Following the binding and dissociation kinetics of unlabeled transcription factors at the single molecule level

Already from the seminal work of Jacob and Monod, a central regulatory role was recognized for the equilibrium occupancy of response elements by transcription factors (TFs), which depends on their concentration, affinity, and, in eukaryotes, the chromatin accessibility of their binding sites. However, recent studies have highlighted the importance of transient TF–DNA interactions, and indicate that the kinetics of TF binding and dissociation play an important role in regulating transcription in vivo.
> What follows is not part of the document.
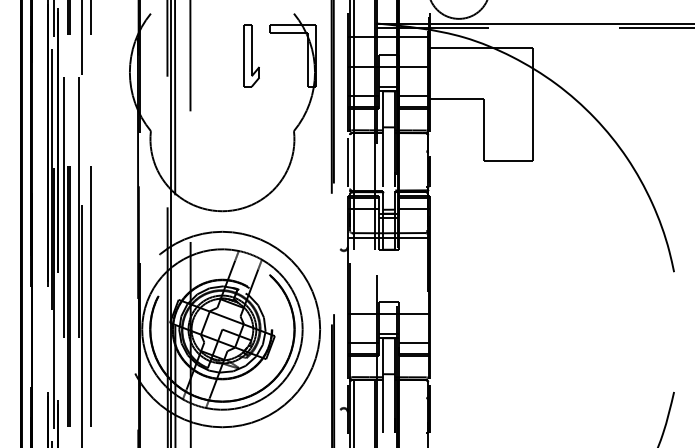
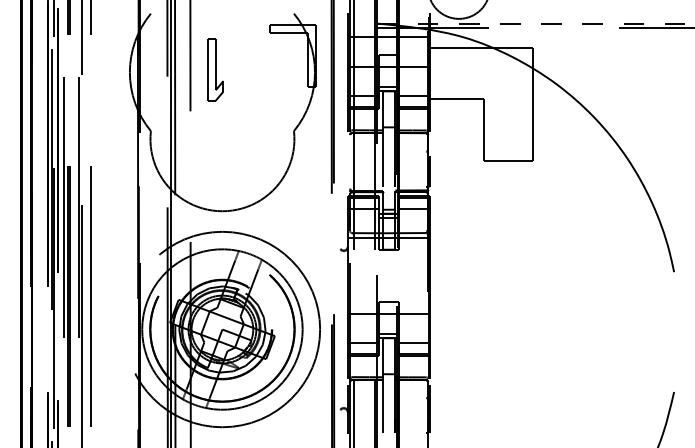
line at (535, 23): solid -> dashed
part at (251, 55) position: (251, 55) -> (215, 69)
line at (347, 161): present -> none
Their characterization requires measuring the full distribution of binding and dissociation times in a well-controlled assay. Here, we present a single-molecule optical-tweezers assay that exploits the thermal fluctuations of a DNA hairpin to detect the association and dissociation of individual, unlabeled transcription factors. We demonstrate this new approach by following the binding of Egr1 to its consensus motif and the three binding sites found in the promoter of the Lhb gene, and find that both association and dissociation are modulated by the 9 bp core motif and the sequences around it. In addition, CpG methylation modulates the dissociation kinetics in a sequence and position-dependent manner, which can both stabilize or destabilize the complex. Together, our findings show how variations in sequence and methylation patterns synergistically extend the spectrum of a protein’s binding properties, and demonstrate how the proposed approach can provide new insights into the function of transcription factors.